提示文 »

鳴子は温泉だけじゃなくて人も横綱なのである。

 新作喜劇の舞台がそもそも温泉になったのは、『お気にめすまま』の脚本を書こうとした時(2000年11月)に次女が生まれ、生まれたのはいいのだけれどダウン症という障害を持っていて、更にその合併症として白血病になって、大学病院で一年近く過ごしていたことに深く関わっている。命が消えそうな小さなドングリのような娘。その娘を毎日看病しながら、そうだ『お気にめすまま』の原文を英語で音読しよう、創楽(「太陽」と「ひとりで楽しみを創る」という意味を込めて「そうら」という名になるのだが)に聞かせてあげよう!と思って読み始めた。小さな病室で七日間ひたすらシェイクスピアを自分の声に乗せた。そのうちに心に浮かんできたのはなぜか温泉、つまり鳴子温泉だった。気がつけば私はドングリ創楽を抱きながら遊んでいた。湯につかったり、歌ったり、踊ったり、栗団子を頬張ったりしながら。

課題 »
• a. 鳴子温泉と次女の看病を描いた提示文から、「鳴子は温泉だけじゃなくて人も横綱なのである。」から「栗団子を頬張ったりしながら。」まで(両端を含む)を一字一句違えずに複写せよ。
• b. 鳴子温泉と次女の看病を描いた提示文で、筆者が病室で七日間、英語で音読したものは何か。
• c. 鳴子温泉と次女の看病を描いた提示文の続きを、最後の文の次から書き継げ。
記録はどの課題にも使わない。

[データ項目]
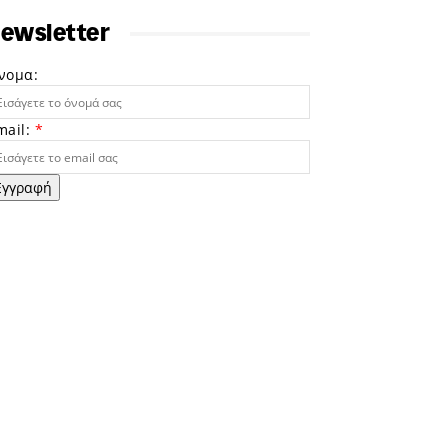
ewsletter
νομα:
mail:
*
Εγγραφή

...

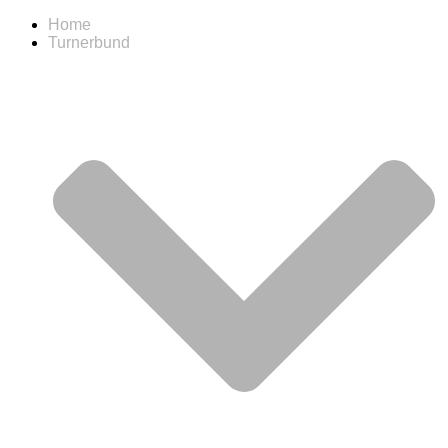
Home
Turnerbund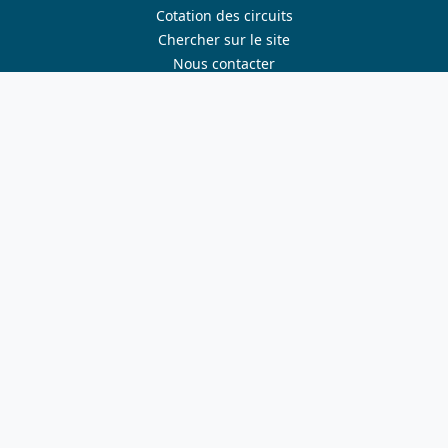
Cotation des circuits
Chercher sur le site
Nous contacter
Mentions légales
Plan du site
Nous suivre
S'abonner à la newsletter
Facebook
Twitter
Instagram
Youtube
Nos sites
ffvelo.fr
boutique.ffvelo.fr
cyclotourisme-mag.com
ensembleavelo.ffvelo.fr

各課題の解答 »
• a.
鳴子は温泉だけじゃなくて人も横綱なのである。

 新作喜劇の舞台がそもそも温泉になったのは、『お気にめすまま』の脚本を書こうとした時(2000年11月)に次女が生まれ、生まれたのはいいのだけれどダウン症という障害を持っていて、更にその合併症として白血病になって、大学病院で一年近く過ごしていたことに深く関わっている。命が消えそうな小さなドングリのような娘。その娘を毎日看病しながら、そうだ『お気にめすまま』の原文を英語で音読しよう、創楽(「太陽」と「ひとりで楽しみを創る」という意味を込めて「そうら」という名になるのだが)に聞かせてあげよう!と思って読み始めた。小さな病室で七日間ひたすらシェイクスピアを自分の声に乗せた。そのうちに心に浮かんできたのはなぜか温泉、つまり鳴子温泉だった。気がつけば私はドングリ創楽を抱きながら遊んでいた。湯につかったり、歌ったり、踊ったり、栗団子を頬張ったりしながら。

• b. 『お気にめすまま』の原文。

• c.
 「アーデンの森」ならぬ「空想の蛙田温泉」で、私は創楽とふたりきりで遊んでいるうちに、いろいろな人たちが集まってきて、ぐんぐんにぎやかに楽しくなっていった。現実があまりに厳しいと人は逃げ出したくなる。でも逃げ出せない時は、夢を見るしかないんだ、ということを私は創楽から教わった。